Bullshit. I have a problem with publishers refusing to take any responsibility for how they make money in the name of editorial independance. It’s a false dichotomy, just like it’s a false dichotomy for the engineers at my companies to have to choose between working in development, or weighing in on who we sell to and how we do it. They do both, leaning on the business team to make front-line decisions, but demanding transparency and visibility into what we do and pushing back when they think something doesn’t align with their values. It’s their company too, and they deserve to know (a) how we can afford to pay them, and (b) whatever moral quandaries arise from doing it. Those conversations are often fascinating, as idealistic bubbles run into business realities, and messy, but morally acceptable resolutions are hammered out.
But in Patel’s view, there’s no solution here to determined, other than that mobile browsers should take on the responsibility of more seamlessly handling the megabytes of trash publishers inject into pages. The market value of The Verge isn’t to be determined by the people who might want to read it; people who stumble onto the site are expected to allow themselves to be monetized in whatever manner The Verge finds most optimal, or else they’ve committed a moral violation.
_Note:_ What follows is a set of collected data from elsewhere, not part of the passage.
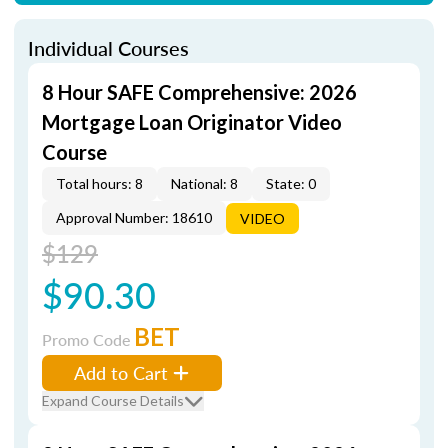
Individual Courses
8 Hour SAFE Comprehensive: 2026
Mortgage Loan Originator Video
Course
Total hours: 8
National: 8
State: 0
Approval Number: 18610
VIDEO
$129
$90.30
BET
Promo Code
Add to Cart
Expand Course Details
That lets writers and pundits to simply shrug away the reading experience (“not my job!”), or better yet, to complain about it without taking any responsibility.
I’ve always considered the possibility of getting into digital media — I even applied at Vox a few years ago (The Verge’s publisher), as they’re in DC and seem like an interesting company. But I’ve never been interested in creating content for money in an protective cocoon that insulates me from where that money comes from. That’s what this site is for.